'Queuing theory' shows promise in optimizing hospitals’ use of resources
As more hospitals and healthcare systems strive to deliver better-quality care while lowering costs, it is becoming critical that facilities be managed more efficiently.
An Iowa medical center has turned to cloud-based analytics – and a theory based around how to best move people through lines – to better use resources, as reported in a HealthLeaders report.
Kathy Goetz, vice president of perioperative and specialty services at Mercy Medical Center, an 875-bed facility in Des Moines, explained how "queuing theory" informs their strategy for optimizing use of inherently expensive operating rooms:
Queuing theory basically talks about when you have people standing in lines, how do you get them through? If you think about having four tellers at a bank, and you've got five people in one line and seven in another line and three in another line and eight in another line, how do you decide at what point you're going to open up a fifth line? Or are you better to shut down one of the lines and consolidate your resources and have everybody go through three lines?
In the case of operating rooms, the people standing in line are surgeons and patients. The challenge for Mercy Medical Center is to schedule operating rooms to maximize their use while avoiding scheduling conflicts that can result in double-booked rooms, postponed operations, or worse.

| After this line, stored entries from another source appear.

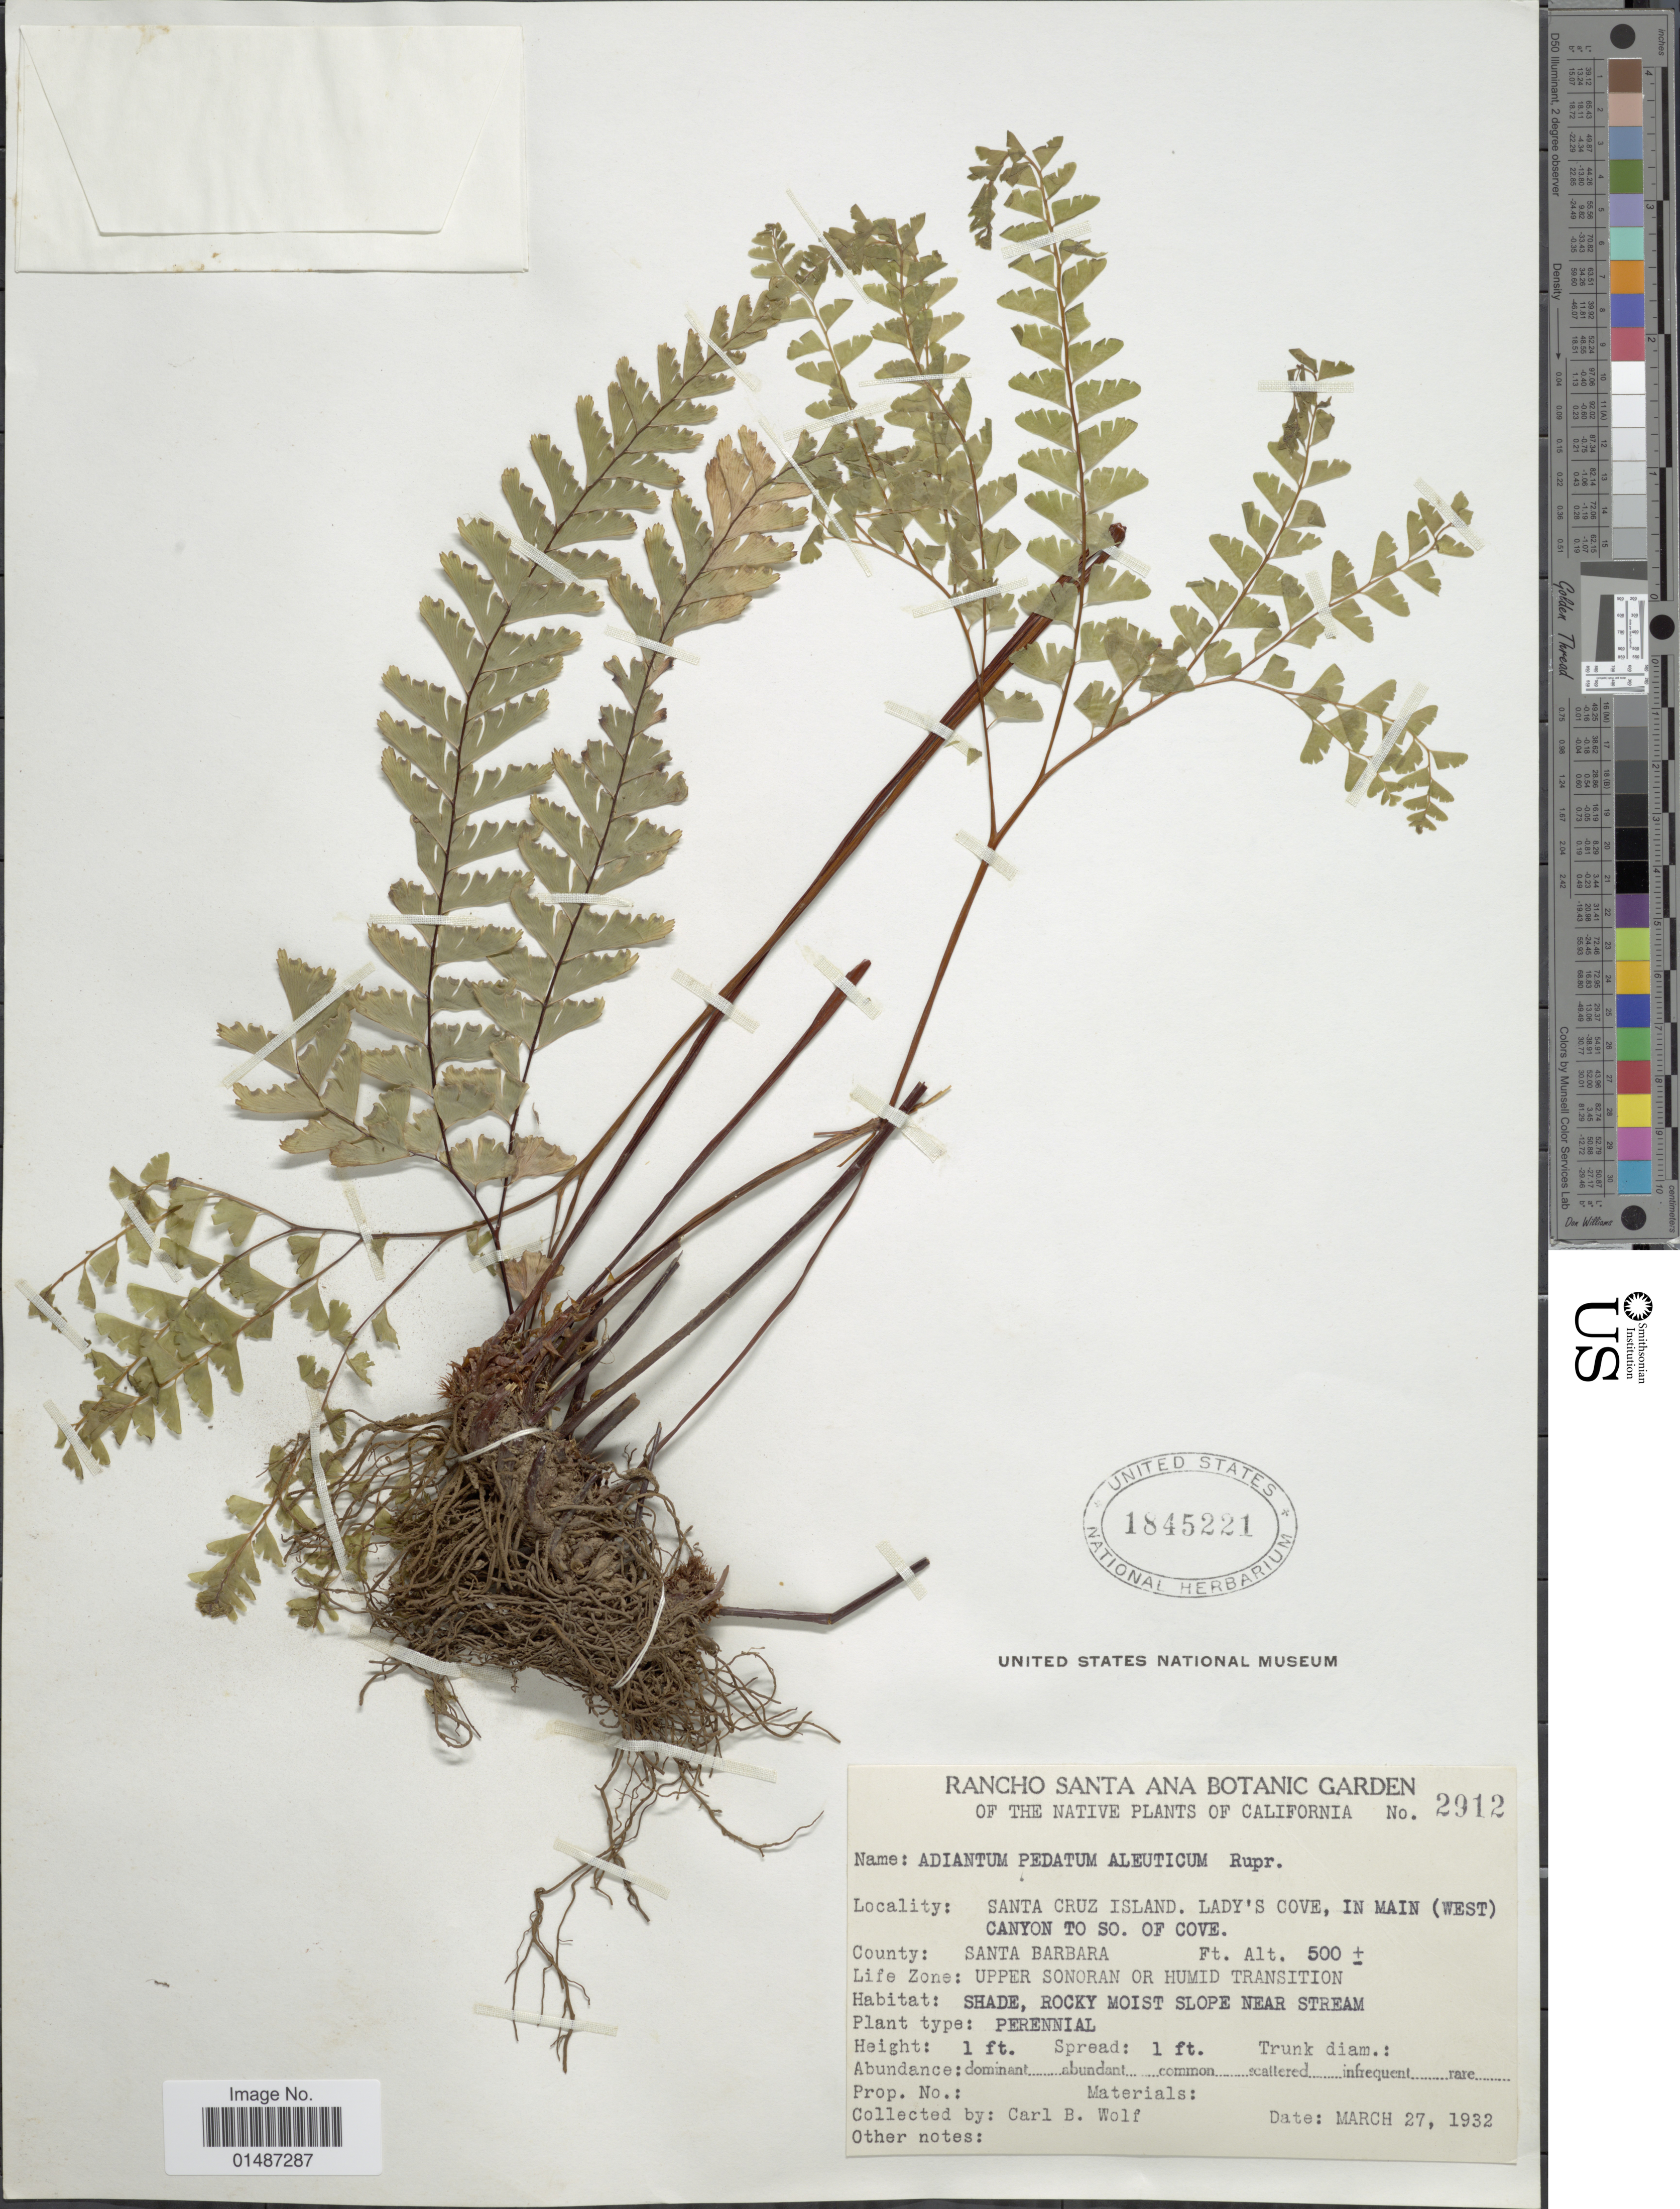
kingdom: Plantae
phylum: Tracheophyta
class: Polypodiopsida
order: Polypodiales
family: Pteridaceae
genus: Adiantum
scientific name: Adiantum pedatum subsp. aleuticum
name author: (Rupr.) Calder & Roy L. Taylor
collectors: C. B. Wolf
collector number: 2912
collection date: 1932-03-27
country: United States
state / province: California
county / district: Santa Barbara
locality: Santa Cruz Island. Lady's Cove, in main (west) Canyon to SO. of Cove. County: Santa Barbara. Upper Sonoran or Humid Transition.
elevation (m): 152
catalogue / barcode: US 1845221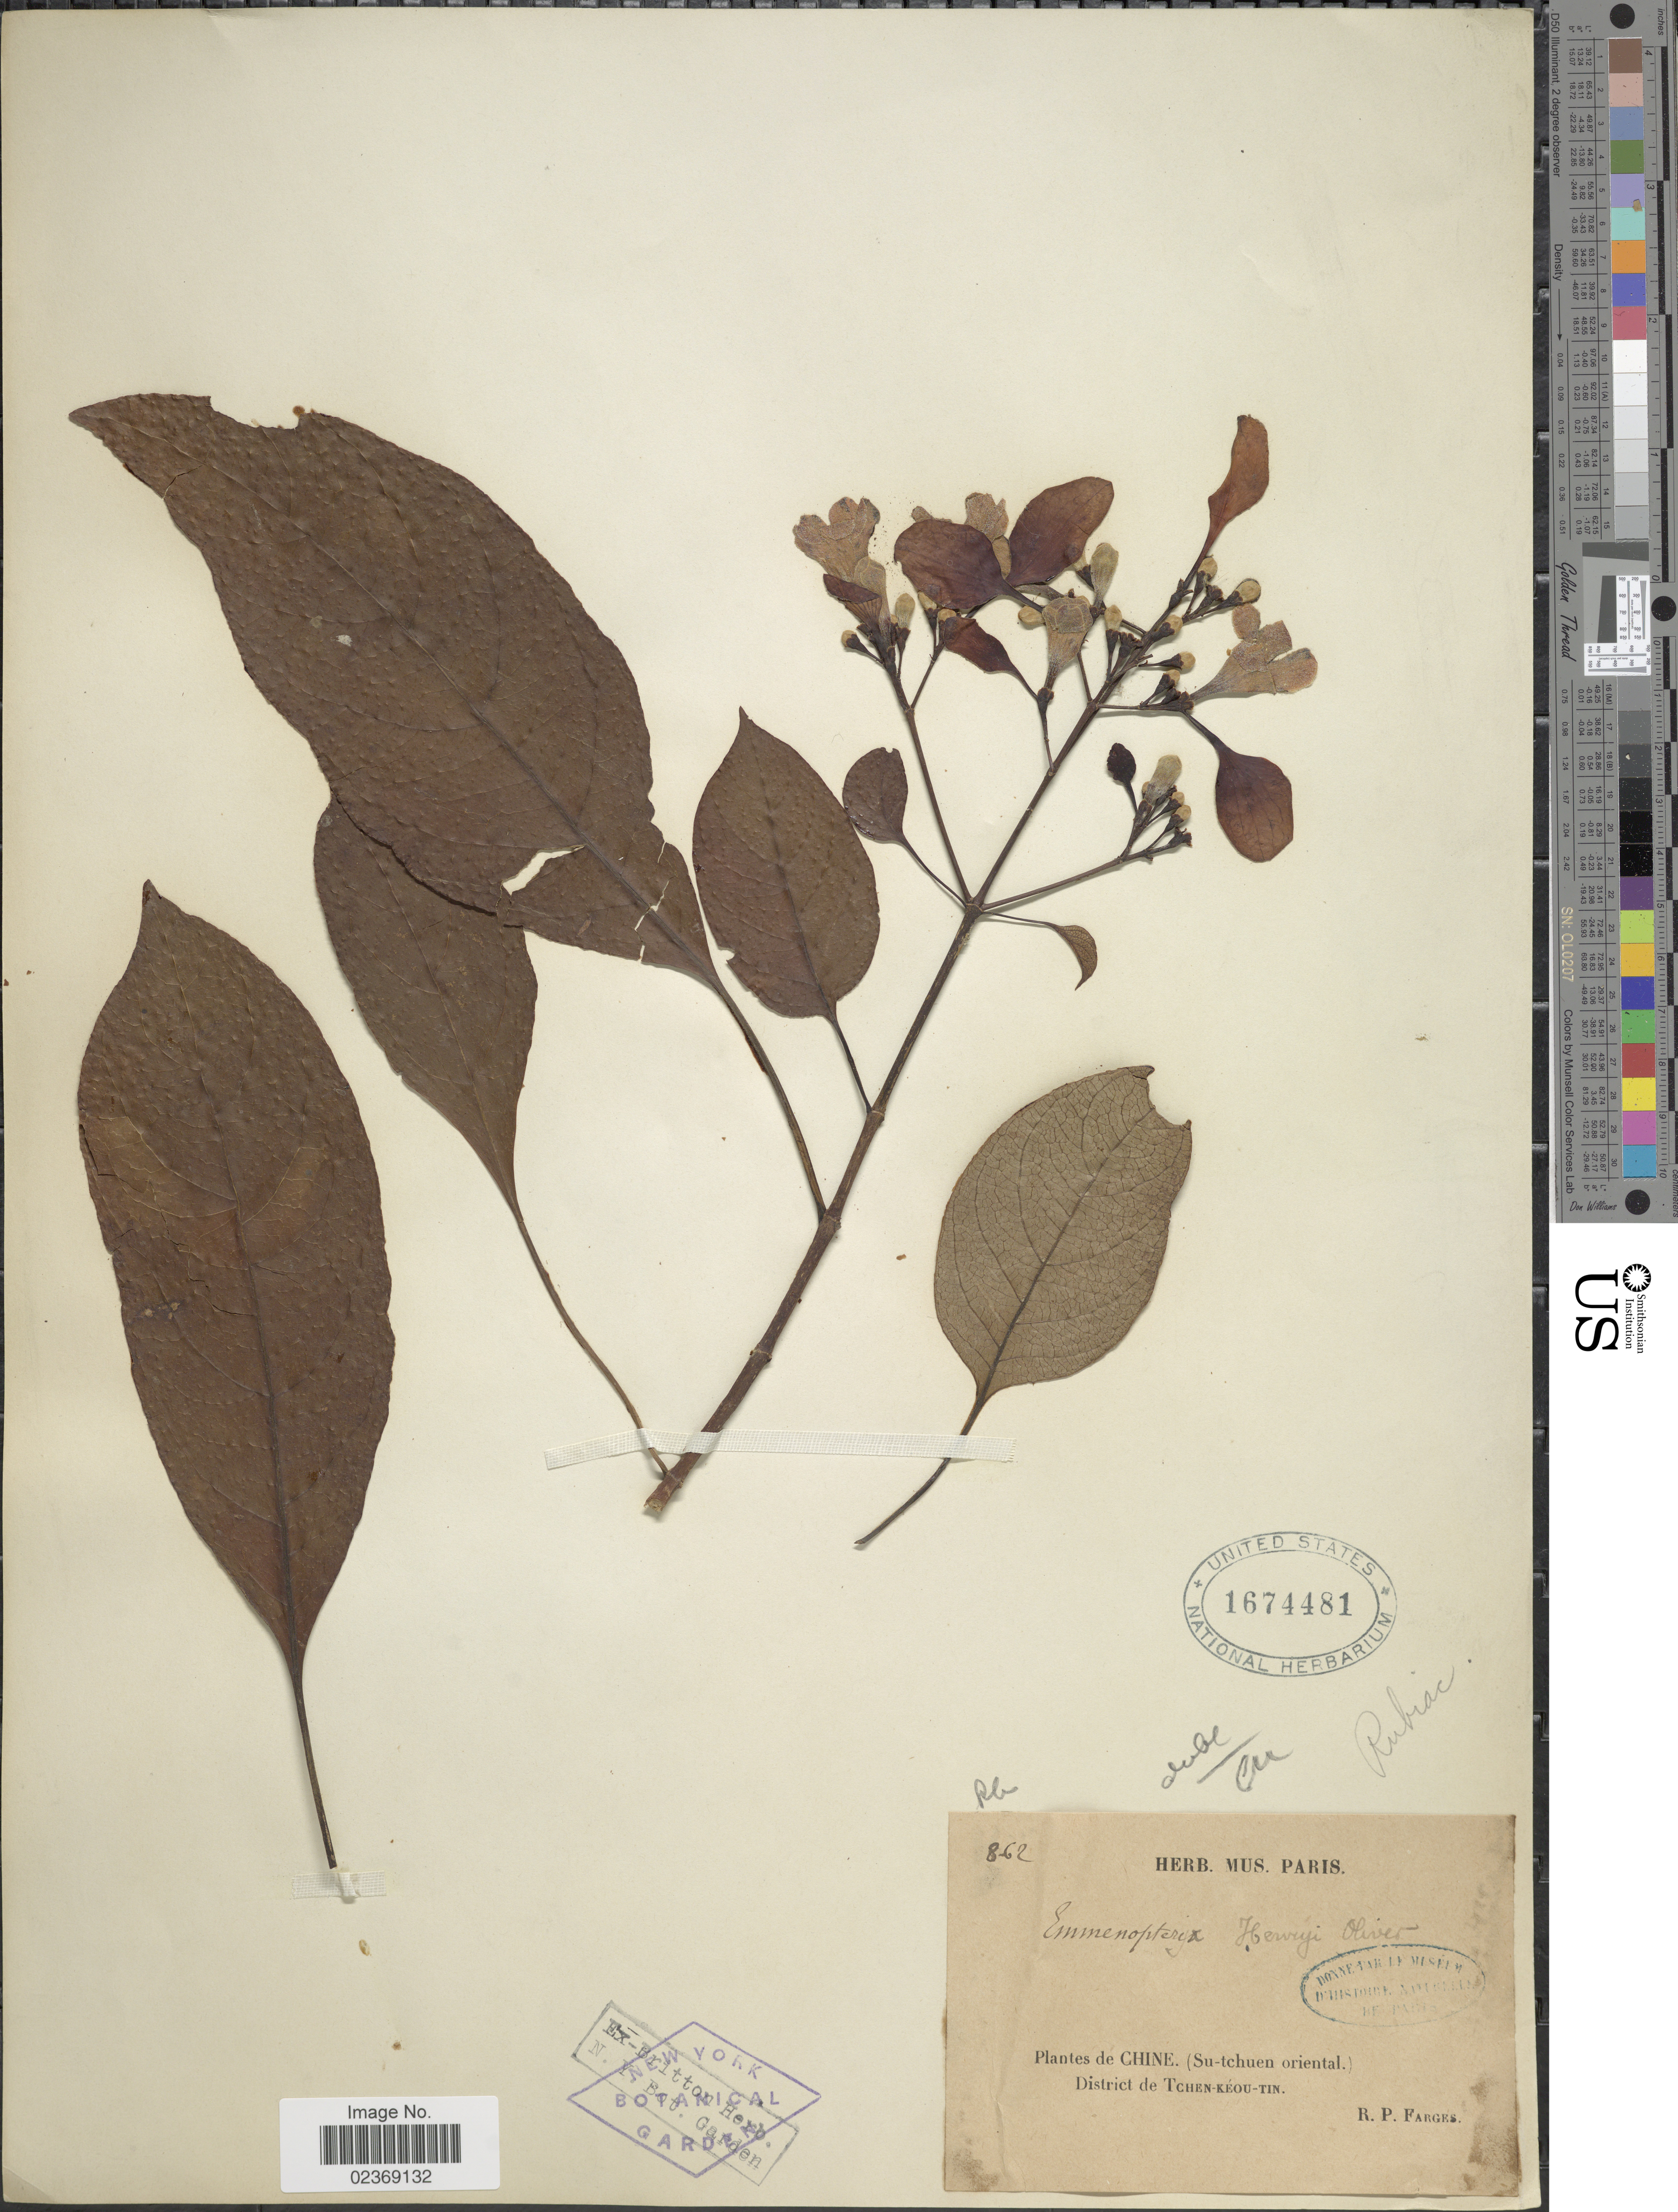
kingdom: Plantae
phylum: Tracheophyta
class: Magnoliopsida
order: Gentianales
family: Rubiaceae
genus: Emmenopterys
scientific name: Emmenopterys henryi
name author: Oliv.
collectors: R. Farges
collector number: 862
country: China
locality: (Su-tchuen oriental) District de Tchen-Kéou-Tin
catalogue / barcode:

What complicates this challenge is that surgeries can vastly differ in length of time: A heart transplant typically takes a bit longer than setting a broken wrist. So Mercy Medical turned to analytics software to smooth out patient flow in its operating rooms.
While Goetz said that Mercy Medical has just starting the analysis, queuing theory isn't new to healthcare. This white paper from The Institute for Systems Research written in 2007 explores queuing theory applications for healthcare facility waiting time and utilization analysis, system design, and appointment systems.